* DESCRIPTION OF THE TASK
Your reply should be made up of every line in the records below that holds the string "Тропиканки".

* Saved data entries
******************************

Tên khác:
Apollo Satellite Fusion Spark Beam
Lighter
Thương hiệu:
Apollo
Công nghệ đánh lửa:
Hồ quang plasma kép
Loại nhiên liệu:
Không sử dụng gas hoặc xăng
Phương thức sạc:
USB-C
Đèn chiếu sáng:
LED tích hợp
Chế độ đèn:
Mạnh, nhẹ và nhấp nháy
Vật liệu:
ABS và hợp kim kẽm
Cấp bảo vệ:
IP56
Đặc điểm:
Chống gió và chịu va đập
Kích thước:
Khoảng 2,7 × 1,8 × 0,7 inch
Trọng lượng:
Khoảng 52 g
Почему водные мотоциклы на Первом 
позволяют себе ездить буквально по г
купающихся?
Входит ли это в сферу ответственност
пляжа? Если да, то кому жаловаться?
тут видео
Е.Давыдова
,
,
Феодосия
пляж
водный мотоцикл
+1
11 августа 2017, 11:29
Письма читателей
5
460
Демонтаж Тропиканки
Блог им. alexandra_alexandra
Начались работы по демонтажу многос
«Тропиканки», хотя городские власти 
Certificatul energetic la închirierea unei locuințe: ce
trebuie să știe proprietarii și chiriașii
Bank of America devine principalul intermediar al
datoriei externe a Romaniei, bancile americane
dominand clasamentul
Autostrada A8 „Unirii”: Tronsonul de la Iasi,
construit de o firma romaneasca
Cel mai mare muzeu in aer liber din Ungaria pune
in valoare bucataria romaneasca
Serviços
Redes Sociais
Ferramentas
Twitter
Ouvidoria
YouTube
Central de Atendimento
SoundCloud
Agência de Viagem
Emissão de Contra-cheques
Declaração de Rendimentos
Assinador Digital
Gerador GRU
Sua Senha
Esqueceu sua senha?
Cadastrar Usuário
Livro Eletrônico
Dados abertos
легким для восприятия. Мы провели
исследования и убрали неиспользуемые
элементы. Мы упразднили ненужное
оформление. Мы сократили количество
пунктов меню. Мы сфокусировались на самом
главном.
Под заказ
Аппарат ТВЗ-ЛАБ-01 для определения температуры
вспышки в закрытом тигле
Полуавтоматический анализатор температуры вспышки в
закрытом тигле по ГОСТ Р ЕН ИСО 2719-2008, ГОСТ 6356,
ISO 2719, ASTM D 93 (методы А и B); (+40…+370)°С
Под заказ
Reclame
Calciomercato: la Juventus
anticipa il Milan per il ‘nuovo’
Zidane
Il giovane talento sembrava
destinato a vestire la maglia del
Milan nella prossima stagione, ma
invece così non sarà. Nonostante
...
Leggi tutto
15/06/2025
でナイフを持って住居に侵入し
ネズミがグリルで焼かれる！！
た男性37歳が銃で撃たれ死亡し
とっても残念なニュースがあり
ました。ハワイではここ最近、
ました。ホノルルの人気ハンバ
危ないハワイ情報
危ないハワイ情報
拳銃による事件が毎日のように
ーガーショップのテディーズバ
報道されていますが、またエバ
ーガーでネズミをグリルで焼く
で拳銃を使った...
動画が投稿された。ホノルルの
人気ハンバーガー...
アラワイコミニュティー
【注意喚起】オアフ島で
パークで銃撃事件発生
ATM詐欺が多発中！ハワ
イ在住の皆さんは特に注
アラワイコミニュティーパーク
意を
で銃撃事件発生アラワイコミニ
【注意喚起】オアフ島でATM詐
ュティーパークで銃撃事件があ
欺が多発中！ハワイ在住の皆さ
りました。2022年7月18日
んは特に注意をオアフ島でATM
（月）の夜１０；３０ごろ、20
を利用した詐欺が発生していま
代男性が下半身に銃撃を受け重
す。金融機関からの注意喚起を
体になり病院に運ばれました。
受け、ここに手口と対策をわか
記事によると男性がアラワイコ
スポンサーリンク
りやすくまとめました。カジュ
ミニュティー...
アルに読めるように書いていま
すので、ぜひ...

******************************

* EXERCISE RESULT
Демонтаж Тропиканки
«Тропиканки», хотя городские власти 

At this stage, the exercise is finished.